I'm sorry the Mozzarella didn't work for you. Some people have trouble making it work with late lactation milk. when did your doe freshen?

Christy


----------



## feistygoatwoman

She freshened in March, so I guess that is probably late.Oh well, I guess I will waite!


----------



## birdiegirl

Is there anything different that you have to do with late lactation milk, in order to make it work? my last batch worked out okay, but I am now in my 7th month of milking, so I expect I may start having a harder time with it.


----------



## Guest

For some it is never a problem. I make Mozzarella and my does freshened in Feb. If you don't get a good stretch you can add a little more citric.

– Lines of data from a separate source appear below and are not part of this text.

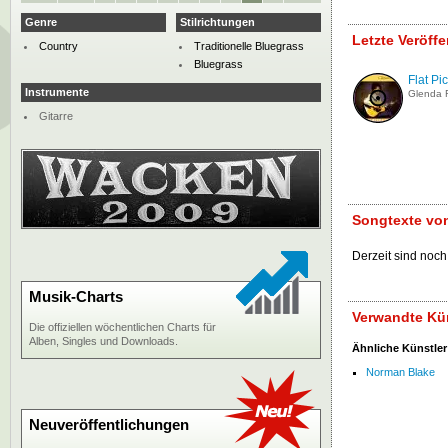
Genre
Stilrichtungen
Letzte Veröff
Country
Traditionelle Bluegrass
Bluegrass
Flat Pi
Instrumente
Glenda 
Gitarre
Songtexte vo
Derzeit sind noch
Musik-Charts
Verwandte Kün
Die offiziellen wöchentlichen Charts für
Alben, Singles und Downloads.
Ähnliche Künstler
Norman Blake
Neuveröffentlichungen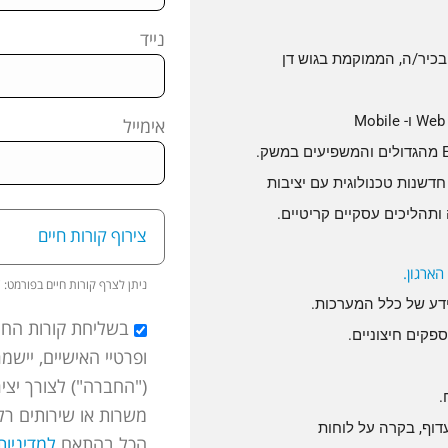
נייד
בכיר/ה, הממוקמת בגוש דן
Web
ו-
Mobile
אימייל
מהגדולים והמשפיעים במשק.
שנות טכנולוגית עם יציבות
תהליכים עסקיים קריטיים.
צירוף קורות חיים
ארגון.
ניתן לצרף קורות חיים בפורמט:
B
ידע של כלל המערכות.
בשליחת קורות החיי
פקים חיצוניים.
("החברה") לצורך יצי
.
משרות או שירותים רלו
עדוף, בקרה על לוחות
הכל בהתאם
למדיניו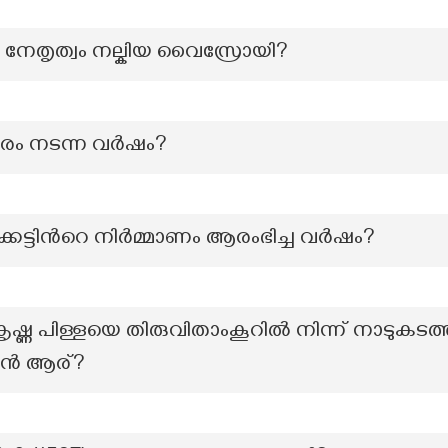
ൻ നേതൃത്വം നല്കിയ വൈസ്രോയി?
മരം നടന്ന വർഷം?
കെട്ടിന്‍റെ നിർമ്മാണം ആരംഭിച്ച വർഷം?
ൃഷ്ണ പിള്ളയെ തിരുവിതാംകൂറിൽ നിന്ന് നാടുകടത
ാൻ ആര്?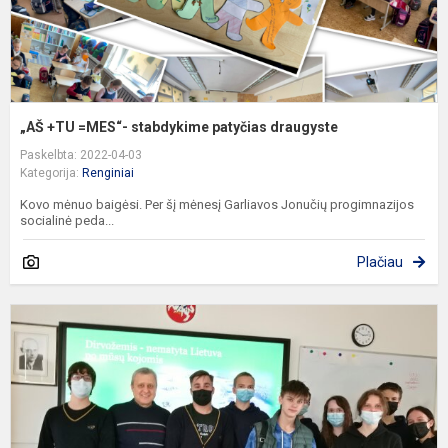
„AŠ +TU =MES“- stabdykime patyčias draugyste
Paskelbta: 2022-04-03
Kategorija:
Renginiai
Kovo mėnuo baigėsi. Per šį mėnesį Garliavos Jonučių progimnazijos
socialinė peda...
Plačiau
D
–
n
L
p
m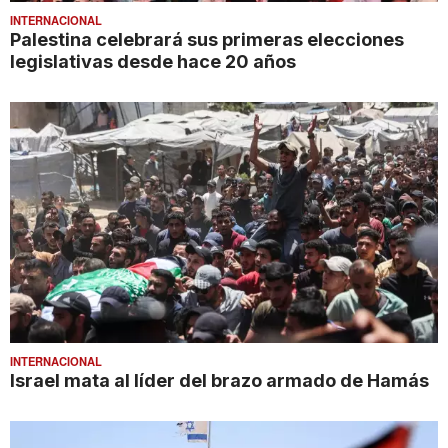
INTERNACIONAL
Palestina celebrará sus primeras elecciones
legislativas desde hace 20 años
INTERNACIONAL
Israel mata al líder del brazo armado de Hamás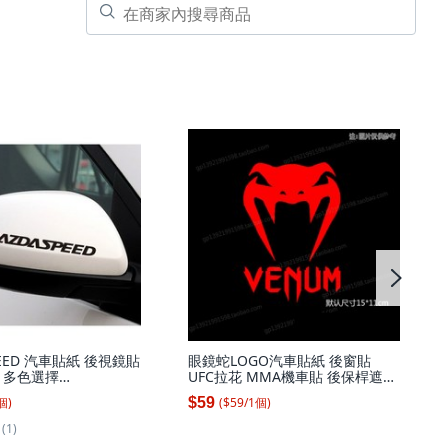
PEED 汽車貼紙 後視鏡貼
眼鏡蛇LOGO汽車貼紙 後窗貼
 多色選擇
UFC拉花 MMA機車貼 後保桿遮瑕
cm, 1個, 黑色(2張)單張
改裝貼紙, 1個, VENUM反光白
個
)
($
59
/
1
個
)
$59
M
15*11
(1)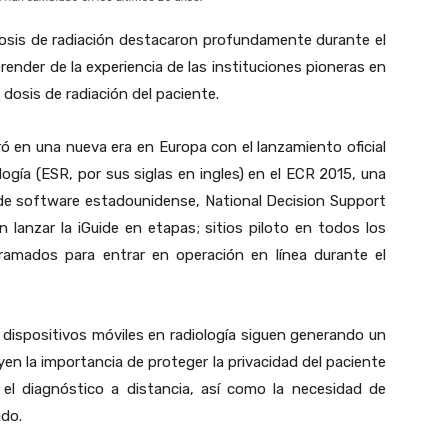
osis de radiación destacaron profundamente durante el
ender de la experiencia de las instituciones pioneras en
a dosis de radiación del paciente.
ó en una nueva era en Europa con el lanzamiento oficial
logía (ESR, por sus siglas en ingles) en el ECR 2015, una
r de software estadounidense, National Decision Support
anzar la iGuide en etapas; sitios piloto en todos los
ramados para entrar en operación en línea durante el
 dispositivos móviles en radiología siguen generando un
uyen la importancia de proteger la privacidad del paciente
 el diagnóstico a distancia, así como la necesidad de
ado.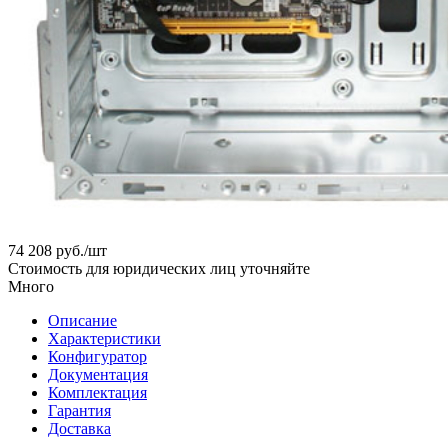
74 208
руб.
/шт
Стоимость для юридических лиц уточняйте
Много
Описание
Характеристики
Конфигуратор
Документация
Комплектация
Гарантия
Доставка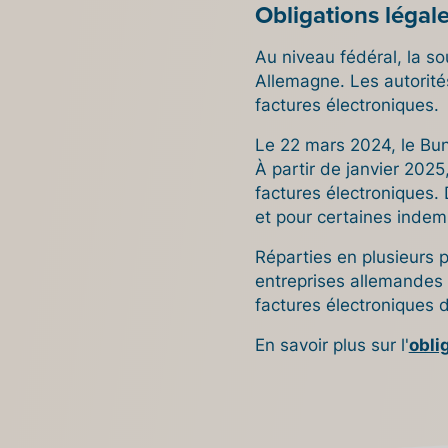
Obligations légal
Au niveau fédéral, la s
Allemagne. Les autorités
factures électroniques.
Le 22 mars 2024, le Bund
À partir de janvier 202
factures électroniques. 
et pour certaines inde
Réparties en plusieurs p
entreprises allemandes a
factures électroniques 
En savoir plus sur l'
obli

> when I try to move them to the water bath they completely fall apart


Did you leave the curd in the whey and set the cheese pot in the water bath, or did you remove the curd and put it in water? You are supposed to leave it in the pot 

Christy


----------



## feistygoatwoman

Did you leave the curd in the whey and set the cheese pot in the water bath, or did you remove the curd and put it in water? You are supposed to leave it in the pot 

Christy
[/quote]

OOPS!!!!! Well, I kind of missed that part....hehe! well, I guess I will have to try it again....this time I will follow the actual directions...Sometimes I amaze myself on how dumb I can be!!


----------